Terapide hedefimiz, sağlıklı yetişkin modunu güçlendirerek diğer olumsuz modların etkisini azaltmaktır.
Terapi Sürecinde Hangi Teknikler Kullanılır?
Şema terapisinde klasik bilişsel yeniden yapılandırma tekniklerinin yanı sıra, oldukça derinlikli ve duygulara temas eden yöntemler kullanırım:
- Yaşantısal teknikler (imgeleme, boş sandalye çalışmaları): Geçmişte yaşanan duygusal yaraları yeniden yapılandırmak için çok etkilidir.
- Rol canlandırmaları: İçimizdeki eleştirel sesle yüzleşmek ve ona karşı sağlıklı sınırlar koymak için kullanılır.
- Günlük yaşam örnekleri üzerinden şema tetikleyicilerinin belirlenmesi: “Şu an seni bu kadar öfkelendiren şey aslında geçmişteki hangi yarana dokundu?” sorusuyla farkındalık sağlamak.
- İlişki örüntülerinin analiz edilmesi: Özellikle tekrar eden ilişki döngülerinin altında yatan şemaların keşfi ve değiştirilmesi.
Danışanlarla Şema Terapisi Deneyimimden Kesitler
Şema terapisini uyguladığım danışanlarımda en sık rastladığım örüntü, çocuklukta oluşmuş terk edilme, değersizlik veya yetersizlik inançlarının, yetişkinlikte sürekli tekrarlayan ilişkisel sorunlara yol açmasıdır. Bir danışanım sürekli olarak kendisini değersiz hissettiği ilişkileri tercih ediyor, sonra da bu ilişkilerde hayal kırıklığı yaşıyordu. Terapide birlikte “kusurluluk” ve “onay arayıcılık” şemaları üzerinde çalıştık. Zamanla hem kendine olan bakışı hem ilişki tercihleri değişmeye başladı. Şema terapisi, yalnızca bir farkındalık süreci değil, aynı zamanda kalıcı bir dönüşüm sürecidir.
Şema Terapisinin Kimler İçin Uygun Olduğu
Şema terapisi özellikle şu durumlarda oldukça etkilidir:
- Kronik depresyon ve anksiyete sorunları
- Kişilik bozuklukları (özellikle borderline, narsistik)
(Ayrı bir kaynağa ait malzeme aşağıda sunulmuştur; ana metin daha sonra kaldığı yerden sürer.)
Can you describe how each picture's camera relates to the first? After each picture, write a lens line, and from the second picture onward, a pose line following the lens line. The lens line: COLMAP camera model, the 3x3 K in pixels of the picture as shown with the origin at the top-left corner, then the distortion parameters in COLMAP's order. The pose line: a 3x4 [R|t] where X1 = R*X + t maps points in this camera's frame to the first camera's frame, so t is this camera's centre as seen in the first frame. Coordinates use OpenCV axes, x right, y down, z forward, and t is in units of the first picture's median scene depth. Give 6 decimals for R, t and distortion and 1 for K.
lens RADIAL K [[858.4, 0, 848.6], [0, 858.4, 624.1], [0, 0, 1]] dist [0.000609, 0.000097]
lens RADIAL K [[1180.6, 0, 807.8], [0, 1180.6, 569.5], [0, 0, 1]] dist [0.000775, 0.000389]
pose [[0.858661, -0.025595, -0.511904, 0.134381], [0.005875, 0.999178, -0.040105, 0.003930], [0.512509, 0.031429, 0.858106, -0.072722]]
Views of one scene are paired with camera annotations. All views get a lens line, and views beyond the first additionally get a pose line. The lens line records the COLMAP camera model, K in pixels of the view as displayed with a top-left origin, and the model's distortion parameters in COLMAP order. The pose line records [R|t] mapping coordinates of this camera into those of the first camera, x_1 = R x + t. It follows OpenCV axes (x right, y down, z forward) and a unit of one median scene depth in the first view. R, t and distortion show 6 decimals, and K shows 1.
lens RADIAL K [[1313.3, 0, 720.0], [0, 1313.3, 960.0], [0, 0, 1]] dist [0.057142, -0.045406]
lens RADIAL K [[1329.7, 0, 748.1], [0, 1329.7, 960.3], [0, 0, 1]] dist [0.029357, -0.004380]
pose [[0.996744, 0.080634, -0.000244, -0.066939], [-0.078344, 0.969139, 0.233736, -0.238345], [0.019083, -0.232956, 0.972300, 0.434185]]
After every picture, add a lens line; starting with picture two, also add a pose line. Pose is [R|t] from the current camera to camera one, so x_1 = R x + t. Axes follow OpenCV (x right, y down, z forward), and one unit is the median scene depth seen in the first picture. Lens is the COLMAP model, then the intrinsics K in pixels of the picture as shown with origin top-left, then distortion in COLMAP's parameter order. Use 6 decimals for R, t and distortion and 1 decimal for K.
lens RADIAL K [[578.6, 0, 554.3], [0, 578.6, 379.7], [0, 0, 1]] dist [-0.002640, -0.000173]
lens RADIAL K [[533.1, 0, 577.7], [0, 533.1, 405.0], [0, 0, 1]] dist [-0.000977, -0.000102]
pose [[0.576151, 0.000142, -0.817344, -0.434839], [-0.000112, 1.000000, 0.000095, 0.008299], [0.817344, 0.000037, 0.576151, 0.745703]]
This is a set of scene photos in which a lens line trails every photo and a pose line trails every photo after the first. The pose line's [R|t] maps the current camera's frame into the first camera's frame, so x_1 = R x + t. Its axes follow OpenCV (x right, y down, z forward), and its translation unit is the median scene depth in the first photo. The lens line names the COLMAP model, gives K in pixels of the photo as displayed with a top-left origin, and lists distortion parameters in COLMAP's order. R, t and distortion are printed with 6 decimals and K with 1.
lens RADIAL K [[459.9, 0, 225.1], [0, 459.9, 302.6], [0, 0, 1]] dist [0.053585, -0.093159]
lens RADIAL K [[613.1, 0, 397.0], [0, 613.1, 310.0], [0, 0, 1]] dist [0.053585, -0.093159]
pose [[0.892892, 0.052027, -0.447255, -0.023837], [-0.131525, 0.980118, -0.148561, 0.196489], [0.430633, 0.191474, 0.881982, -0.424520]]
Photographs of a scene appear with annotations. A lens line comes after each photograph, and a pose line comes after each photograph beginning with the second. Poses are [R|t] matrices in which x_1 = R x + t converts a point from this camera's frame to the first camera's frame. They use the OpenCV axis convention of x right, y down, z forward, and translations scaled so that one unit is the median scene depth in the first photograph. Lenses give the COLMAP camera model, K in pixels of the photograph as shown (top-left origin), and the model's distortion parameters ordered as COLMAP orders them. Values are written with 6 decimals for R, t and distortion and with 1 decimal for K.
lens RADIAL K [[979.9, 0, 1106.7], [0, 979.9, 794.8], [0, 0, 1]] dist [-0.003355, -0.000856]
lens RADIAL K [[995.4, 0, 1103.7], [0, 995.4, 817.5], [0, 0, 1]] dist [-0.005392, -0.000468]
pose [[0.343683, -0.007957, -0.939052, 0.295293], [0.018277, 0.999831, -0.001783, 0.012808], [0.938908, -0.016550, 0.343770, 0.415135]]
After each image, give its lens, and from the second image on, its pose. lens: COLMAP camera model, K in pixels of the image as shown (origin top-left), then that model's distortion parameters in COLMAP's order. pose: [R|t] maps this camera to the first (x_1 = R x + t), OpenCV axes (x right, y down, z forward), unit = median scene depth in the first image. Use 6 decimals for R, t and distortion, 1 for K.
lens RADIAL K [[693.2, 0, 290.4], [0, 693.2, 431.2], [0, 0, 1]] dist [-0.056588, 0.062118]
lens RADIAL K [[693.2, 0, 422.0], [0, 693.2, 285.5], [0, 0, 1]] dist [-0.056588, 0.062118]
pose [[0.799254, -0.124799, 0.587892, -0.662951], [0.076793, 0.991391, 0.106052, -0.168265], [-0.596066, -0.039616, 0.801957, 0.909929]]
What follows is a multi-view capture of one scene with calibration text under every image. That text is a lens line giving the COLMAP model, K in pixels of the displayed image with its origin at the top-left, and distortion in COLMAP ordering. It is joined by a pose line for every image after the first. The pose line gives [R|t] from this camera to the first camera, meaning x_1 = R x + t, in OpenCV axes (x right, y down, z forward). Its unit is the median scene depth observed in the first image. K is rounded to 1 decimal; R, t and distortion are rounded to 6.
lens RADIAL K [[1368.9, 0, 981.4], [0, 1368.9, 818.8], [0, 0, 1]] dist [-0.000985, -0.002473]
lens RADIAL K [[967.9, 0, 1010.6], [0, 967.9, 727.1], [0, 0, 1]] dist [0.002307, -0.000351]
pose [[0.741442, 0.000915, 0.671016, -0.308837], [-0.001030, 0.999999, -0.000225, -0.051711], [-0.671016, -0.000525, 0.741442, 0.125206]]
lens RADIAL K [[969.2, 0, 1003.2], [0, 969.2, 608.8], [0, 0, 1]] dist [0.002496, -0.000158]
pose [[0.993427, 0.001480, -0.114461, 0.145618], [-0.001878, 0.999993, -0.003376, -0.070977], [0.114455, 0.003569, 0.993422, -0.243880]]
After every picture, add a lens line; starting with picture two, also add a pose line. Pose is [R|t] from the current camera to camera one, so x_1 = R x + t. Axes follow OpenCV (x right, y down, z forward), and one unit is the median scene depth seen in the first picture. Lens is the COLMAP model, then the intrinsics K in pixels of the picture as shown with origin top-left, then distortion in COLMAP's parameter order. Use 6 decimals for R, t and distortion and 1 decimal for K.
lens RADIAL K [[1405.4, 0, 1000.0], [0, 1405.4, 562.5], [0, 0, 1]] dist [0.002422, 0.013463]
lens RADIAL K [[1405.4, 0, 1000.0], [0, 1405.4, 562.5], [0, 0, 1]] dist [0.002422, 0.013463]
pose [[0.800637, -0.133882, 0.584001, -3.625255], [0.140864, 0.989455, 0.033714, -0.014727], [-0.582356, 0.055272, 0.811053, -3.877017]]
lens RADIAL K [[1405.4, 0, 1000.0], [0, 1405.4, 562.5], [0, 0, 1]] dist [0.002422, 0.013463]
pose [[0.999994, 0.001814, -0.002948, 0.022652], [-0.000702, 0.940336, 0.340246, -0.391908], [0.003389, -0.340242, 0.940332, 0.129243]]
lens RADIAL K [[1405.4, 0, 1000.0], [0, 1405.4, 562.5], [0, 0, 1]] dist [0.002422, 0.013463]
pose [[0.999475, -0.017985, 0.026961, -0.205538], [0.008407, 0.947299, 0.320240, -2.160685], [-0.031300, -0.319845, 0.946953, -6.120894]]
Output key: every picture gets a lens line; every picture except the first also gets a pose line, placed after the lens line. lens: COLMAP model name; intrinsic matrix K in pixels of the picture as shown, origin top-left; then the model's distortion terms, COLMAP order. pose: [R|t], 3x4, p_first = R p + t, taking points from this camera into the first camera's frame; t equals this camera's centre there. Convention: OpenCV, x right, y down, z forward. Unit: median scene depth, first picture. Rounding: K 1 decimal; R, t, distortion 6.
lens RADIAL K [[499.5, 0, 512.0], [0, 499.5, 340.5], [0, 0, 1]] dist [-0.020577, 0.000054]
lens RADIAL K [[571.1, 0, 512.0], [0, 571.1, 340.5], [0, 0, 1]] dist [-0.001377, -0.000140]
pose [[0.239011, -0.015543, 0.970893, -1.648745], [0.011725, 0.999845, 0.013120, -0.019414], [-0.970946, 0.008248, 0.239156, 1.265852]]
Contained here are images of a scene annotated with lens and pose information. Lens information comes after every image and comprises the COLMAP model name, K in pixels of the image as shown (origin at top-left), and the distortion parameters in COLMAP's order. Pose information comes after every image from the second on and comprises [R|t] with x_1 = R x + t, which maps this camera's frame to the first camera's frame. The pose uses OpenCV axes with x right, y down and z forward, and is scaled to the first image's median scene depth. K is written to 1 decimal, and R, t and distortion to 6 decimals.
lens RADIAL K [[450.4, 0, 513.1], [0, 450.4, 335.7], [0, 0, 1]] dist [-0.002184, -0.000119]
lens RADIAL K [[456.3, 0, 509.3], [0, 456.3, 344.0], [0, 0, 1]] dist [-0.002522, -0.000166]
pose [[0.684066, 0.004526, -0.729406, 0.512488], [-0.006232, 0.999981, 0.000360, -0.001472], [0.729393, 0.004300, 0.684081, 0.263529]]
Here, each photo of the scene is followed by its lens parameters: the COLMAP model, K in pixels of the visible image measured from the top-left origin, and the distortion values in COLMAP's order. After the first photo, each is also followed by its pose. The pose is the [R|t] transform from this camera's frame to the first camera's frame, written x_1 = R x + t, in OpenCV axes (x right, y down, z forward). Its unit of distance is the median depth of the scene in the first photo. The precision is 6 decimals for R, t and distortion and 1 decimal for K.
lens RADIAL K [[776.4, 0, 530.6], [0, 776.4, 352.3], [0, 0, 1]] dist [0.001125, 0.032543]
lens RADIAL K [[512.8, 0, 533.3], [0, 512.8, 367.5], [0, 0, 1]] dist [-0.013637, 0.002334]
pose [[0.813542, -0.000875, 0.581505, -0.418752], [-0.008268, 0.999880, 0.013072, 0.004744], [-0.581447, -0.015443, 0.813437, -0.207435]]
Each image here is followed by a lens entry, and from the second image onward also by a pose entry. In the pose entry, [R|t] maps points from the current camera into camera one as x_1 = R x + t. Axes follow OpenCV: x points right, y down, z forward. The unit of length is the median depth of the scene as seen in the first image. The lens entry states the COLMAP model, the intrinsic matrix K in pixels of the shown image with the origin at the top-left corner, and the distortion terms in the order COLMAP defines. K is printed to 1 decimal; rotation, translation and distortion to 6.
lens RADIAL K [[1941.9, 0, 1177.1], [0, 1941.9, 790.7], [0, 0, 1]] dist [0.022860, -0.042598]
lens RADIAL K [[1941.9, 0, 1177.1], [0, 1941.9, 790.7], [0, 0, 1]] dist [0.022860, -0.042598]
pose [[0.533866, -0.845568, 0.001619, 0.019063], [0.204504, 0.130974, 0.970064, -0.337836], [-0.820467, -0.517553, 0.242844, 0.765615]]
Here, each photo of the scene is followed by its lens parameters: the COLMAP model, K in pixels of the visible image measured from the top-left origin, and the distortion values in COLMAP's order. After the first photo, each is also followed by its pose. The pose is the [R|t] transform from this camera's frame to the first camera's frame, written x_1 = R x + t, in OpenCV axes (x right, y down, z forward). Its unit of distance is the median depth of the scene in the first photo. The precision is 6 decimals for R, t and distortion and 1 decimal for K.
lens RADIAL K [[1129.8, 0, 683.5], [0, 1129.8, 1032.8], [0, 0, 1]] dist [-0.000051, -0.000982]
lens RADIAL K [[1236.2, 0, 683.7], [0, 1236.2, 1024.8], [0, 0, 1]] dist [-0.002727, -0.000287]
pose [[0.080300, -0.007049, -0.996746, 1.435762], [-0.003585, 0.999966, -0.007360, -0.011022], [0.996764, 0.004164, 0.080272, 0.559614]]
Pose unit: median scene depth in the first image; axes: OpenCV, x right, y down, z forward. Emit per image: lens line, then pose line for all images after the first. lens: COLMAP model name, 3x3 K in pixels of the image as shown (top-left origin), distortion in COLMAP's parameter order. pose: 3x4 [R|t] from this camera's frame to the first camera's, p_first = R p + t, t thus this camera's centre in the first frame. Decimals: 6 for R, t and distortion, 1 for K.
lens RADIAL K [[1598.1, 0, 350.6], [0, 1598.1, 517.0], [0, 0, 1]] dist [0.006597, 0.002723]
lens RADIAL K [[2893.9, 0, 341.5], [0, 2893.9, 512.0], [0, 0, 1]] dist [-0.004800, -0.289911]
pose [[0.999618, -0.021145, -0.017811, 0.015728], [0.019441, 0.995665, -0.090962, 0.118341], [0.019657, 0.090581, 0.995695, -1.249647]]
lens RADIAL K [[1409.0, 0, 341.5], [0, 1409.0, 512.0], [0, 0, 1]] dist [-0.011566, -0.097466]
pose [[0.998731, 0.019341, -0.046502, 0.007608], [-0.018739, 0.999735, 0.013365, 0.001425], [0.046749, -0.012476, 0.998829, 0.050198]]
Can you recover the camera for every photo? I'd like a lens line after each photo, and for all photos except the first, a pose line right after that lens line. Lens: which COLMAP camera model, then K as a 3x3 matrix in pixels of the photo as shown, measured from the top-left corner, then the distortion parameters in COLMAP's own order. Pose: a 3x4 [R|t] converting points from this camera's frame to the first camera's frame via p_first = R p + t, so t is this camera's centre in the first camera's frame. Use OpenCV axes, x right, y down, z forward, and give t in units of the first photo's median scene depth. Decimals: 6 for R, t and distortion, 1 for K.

- İlişki problemleri ve bağlanma travmaları
- Özgüven eksikliği ve benlik değeri sorunları
- Travma sonrası oluşmuş derin inanç sistemleri
Bu yaklaşım, sorunların sadece semptomlarına değil, kökenine inmeyi ve bireyin tüm yaşam desenini yeniden şekillendirmeyi hedefler. Bu da onu kısa vadeli çözüm arayan değil, derinlemesine değişim isteyen danışanlar için ideal kılar.
Sonuç: Kendimizle Kurduğumuz Bağ Derinleştikçe Hayat Değişir
Şema terapisi, sadece “düşünce düzeyinde” bir müdahale değil; kişinin duygusal geçmişiyle yüzleşmesi, kendilik algısını dönüştürmesi ve içsel kaynaklarını yeniden inşa etmesi için güçlü bir araçtır. Klinik psikolog olarak bu süreci bir nevi içsel bir yolculuk olarak görürüm. Danışanım çocukluktan taşıdığı yükleri tanıdıkça, onları dönüştürdükçe, kendine daha şefkatli ve sağlıklı bir yerden bakmayı öğrenir.
Kendini keşfetmek bazen acı verici ama her zaman dönüştürücüdür.